__WHAT TO PRODUCE__
Please retype the material from its very first line through the line containing "v(-560.45, 20.73) *", including both ends. Leave the pictures out of your copy.

━━ PROVIDED RECORDS

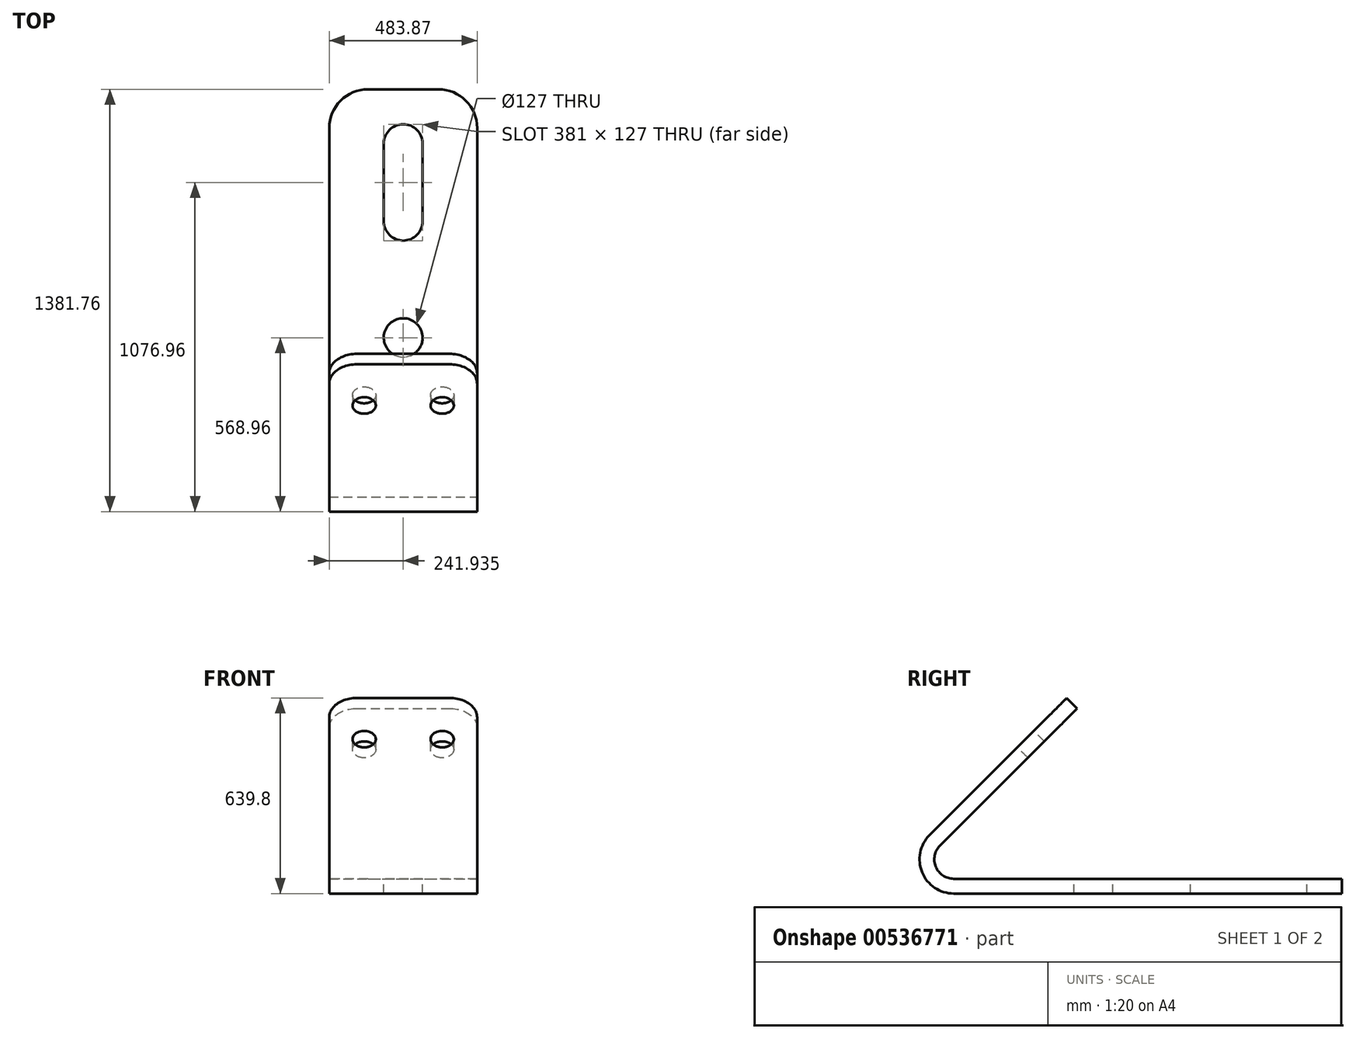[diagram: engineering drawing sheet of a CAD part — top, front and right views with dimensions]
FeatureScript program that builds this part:
annotation { "Feature Type Name" : "Feature", "Feature Type Description" : "" }
export const myFeature = defineFeature(function(context is Context, id is Id, definition is map)
    precondition{}
    {
        {
            var Q0;
            Q0=qCreatedBy(makeId("Right.planeOp"),FACE);
            var sketch = newSketch(context, id + "F0", { "sketchPlane" : qUnion([Q0])});
            skLineSegment(sketch, "E0", {"start": v(0, 0) * mm, "end": v(812.8, 0) * mm});
            skLineSegment(sketch, "E1", {"start": v(812.8, 0) * mm, "end": v(812.8, -48.26) * mm});
            skLineSegment(sketch, "E2", {"start": v(812.8, -48.26) * mm, "end": v(-457.2, -48.26) * mm});
            skArc(sketch, "E3", {"start": v(-536.23, 142.53) * mm, "mid": v(-560.45, 20.73) * mm, "end": v(-457.2, -48.26) * mm});
            skLineSegment(sketch, "E4", {"start": v(-536.23, 142.53) * mm, "end": v(-87.21, 591.54) * mm});
            skLineSegment(sketch, "E5", {"start": v(0, 0) * mm, "end": v(-457.2, 0) * mm});
            skArc(sketch, "E6", {"start": v(-502.1, 108.4) * mm, "mid": v(-515.87, 39.2) * mm, "end": v(-457.2, 0) * mm});
            skLineSegment(sketch, "E7", {"start": v(-502.1, 108.4) * mm, "end": v(-53.09, 557.41) * mm});
            skLineSegment(sketch, "E8", {"start": v(-87.21, 591.54) * mm, "end": v(-53.09, 557.41) * mm});
            skSolve(sketch);
        }
        {
            var Q0;
            Q0=makeQuery(id+"F0.imprint","IMPRINT",FACE,{"disambiguationData":[TD([[makeQuery(id+"F0.imprint","IMPRINT",EDGE,{"derivedFrom":sQuery(id+"F0.wireOp",EDGE,"E0")}),-1.0]])]});
            extrude(context, id + "F1", {"entities" : qUnion([Q0]), "oppositeDirection" : true, "depth" : 483.87 * mm, "offsetDistance" : 25.4 * mm});
        }
        {
            var Q0;
            Q0=makeQuery(id+"F1.opExtrude","SWEPT_FACE",FACE,{"disambiguationData":[OSD([sQuery(id+"F0.wireOp",EDGE,"E0"),sQuery(id+"F0.wireOp",EDGE,"E5")])]});
            var sketch = newSketch(context, id + "F2", { "sketchPlane" : qUnion([Q0])});
            skLineSegment(sketch, "E9", {"start": v(-483.87, 812.8) * mm, "end": v(-356.87, 812.8) * mm});
            skLineSegment(sketch, "E10", {"start": v(-241.94, 812.8) * mm, "end": v(-241.94, -457.2) * mm, "construction": true});
            skCircle(sketch, "E11", {"center": v(-241.94, 0) * mm, "radius": 63.5 * mm});
            skLineSegment(sketch, "E12", {"start": v(-178.44, 635) * mm, "end": v(-178.44, 381) * mm});
            skLineSegment(sketch, "E13", {"start": v(-305.44, 635) * mm, "end": v(-305.44, 381) * mm});
            skLineSegment(sketch, "E14", {"start": v(-483.87, 812.8) * mm, "end": v(-483.87, 685.8) * mm});
            skLineSegment(sketch, "E15", {"start": v(0, 812.8) * mm, "end": v(0, 685.8) * mm});
            skArc(sketch, "E16", {"start": v(-356.87, 812.8) * mm, "mid": v(-446.67, 775.6) * mm, "end": v(-483.87, 685.8) * mm});
            skArc(sketch, "E17", {"start": v(0, 685.8) * mm, "mid": v(-37.2, 775.6) * mm, "end": v(-127, 812.8) * mm});
            skArc(sketch, "E18", {"start": v(-305.44, 381) * mm, "mid": v(-241.94, 317.5) * mm, "end": v(-178.44, 381) * mm});
            skArc(sketch, "E19", {"start": v(-178.44, 381) * mm, "mid": v(-241.94, 444.5) * mm, "end": v(-305.44, 381) * mm, "construction": true});
            skArc(sketch, "E20", {"start": v(-178.44, 635) * mm, "mid": v(-241.94, 698.5) * mm, "end": v(-305.44, 635) * mm});
            skArc(sketch, "E21", {"start": v(-305.44, 635) * mm, "mid": v(-241.94, 571.5) * mm, "end": v(-178.44, 635) * mm, "construction": true});
            skLineSegment(sketch, "E22", {"start": v(0, 685.8) * mm, "end": v(0, -457.2) * mm, "construction": true});
            skLineSegment(sketch, "E23", {"start": v(-127, 812.8) * mm, "end": v(0, 812.8) * mm});
            skLineSegment(sketch, "E24", {"start": v(-356.87, 812.8) * mm, "end": v(-127, 812.8) * mm, "construction": true});
            skLineSegment(sketch, "E25", {"start": v(-483.87, 685.8) * mm, "end": v(-483.87, -457.2) * mm, "construction": true});
            skSolve(sketch);
        }
        {
            var Q0;
            Q0 = qSketchRegion(id + "F2", true);
            var Q1;
            Q1=makeQuery(id+"F1.opExtrude","SWEPT_FACE",FACE,{"disambiguationData":[OSD([sQuery(id+"F0.wireOp",EDGE,"E2")])]});
            extrude(context, id + "F3", {"entities" : qUnion([Q0]), "operationType" : NewBodyOperationType.REMOVE, "endBound" : BoundingType.UP_TO_SURFACE, "oppositeDirection" : true, "depth" : 25.4 * mm, "endBoundEntityFace" : qUnion([Q1]), "offsetDistance" : 25.4 * mm});
        }
        {
            var Q0;
            Q0=makeQuery(id+"F1.opExtrude","SWEPT_FACE",FACE,{"disambiguationData":[OSD([sQuery(id+"F0.wireOp",EDGE,"E4")])]});
            var sketch = newSketch(context, id + "F4", { "sketchPlane" : qUnion([Q0])});
            skLineSegment(sketch, "E26", {"start": v(-483.87, -278.39) * mm, "end": v(-483.87, 266.8) * mm, "construction": true});
            skLineSegment(sketch, "E27", {"start": v(-483.87, 356.61) * mm, "end": v(-394.07, 356.61) * mm});
            skLineSegment(sketch, "E28", {"start": v(0, 356.61) * mm, "end": v(0, 266.8) * mm});
            skCircle(sketch, "E29", {"center": v(-369.57, 166.11) * mm, "radius": 38.1 * mm});
            skCircle(sketch, "E30", {"center": v(-114.3, 166.11) * mm, "radius": 38.1 * mm});
            skArc(sketch, "E31", {"start": v(0, 266.8) * mm, "mid": v(-26.3, 330.3) * mm, "end": v(-89.8, 356.61) * mm});
            skArc(sketch, "E32", {"start": v(-394.07, 356.61) * mm, "mid": v(-457.57, 330.3) * mm, "end": v(-483.87, 266.8) * mm});
            skLineSegment(sketch, "E33", {"start": v(-394.07, 356.61) * mm, "end": v(-89.8, 356.61) * mm, "construction": true});
            skLineSegment(sketch, "E34", {"start": v(-483.87, 266.8) * mm, "end": v(-483.87, 266.8) * mm});
            skLineSegment(sketch, "E35", {"start": v(-89.8, 356.61) * mm, "end": v(0, 356.61) * mm});
            skLineSegment(sketch, "E36", {"start": v(0, 266.8) * mm, "end": v(0, -278.39) * mm, "construction": true});
            skLineSegment(sketch, "E37", {"start": v(-483.87, 266.8) * mm, "end": v(-483.87, 356.61) * mm});
            skSolve(sketch);
        }
        {
            var Q0;
            Q0 = qSketchRegion(id + "F4", true);
            var Q1;
            Q1=makeQuery(id+"F1.opExtrude","SWEPT_FACE",FACE,{"disambiguationData":[OSD([sQuery(id+"F0.wireOp",EDGE,"E7")])]});
            extrude(context, id + "F5", {"entities" : qUnion([Q0]), "operationType" : NewBodyOperationType.REMOVE, "endBound" : BoundingType.UP_TO_SURFACE, "oppositeDirection" : true, "depth" : 25.4 * mm, "endBoundEntityFace" : qUnion([Q1]), "offsetDistance" : 25.4 * mm});
        }
    });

━━━━

__REPLY__
[diagram: engineering drawing sheet of a CAD part — top, front and right views with dimensions]
FeatureScript program that builds this part:
annotation { "Feature Type Name" : "Feature", "Feature Type Description" : "" }
export const myFeature = defineFeature(function(context is Context, id is Id, definition is map)
    precondition{}
    {
        {
            var Q0;
            Q0=qCreatedBy(makeId("Right.planeOp"),FACE);
            var sketch = newSketch(context, id + "F0", { "sketchPlane" : qUnion([Q0])});
            skLineSegment(sketch, "E0", {"start": v(0, 0) * mm, "end": v(812.8, 0) * mm});
            skLineSegment(sketch, "E1", {"start": v(812.8, 0) * mm, "end": v(812.8, -48.26) * mm});
            skLineSegment(sketch, "E2", {"start": v(812.8, -48.26) * mm, "end": v(-457.2, -48.26) * mm});
            skArc(sketch, "E3", {"start": v(-536.23, 142.53) * mm, "mid": v(-560.45, 20.73) * mm, "end": v(-457.2, -48.26) * mm});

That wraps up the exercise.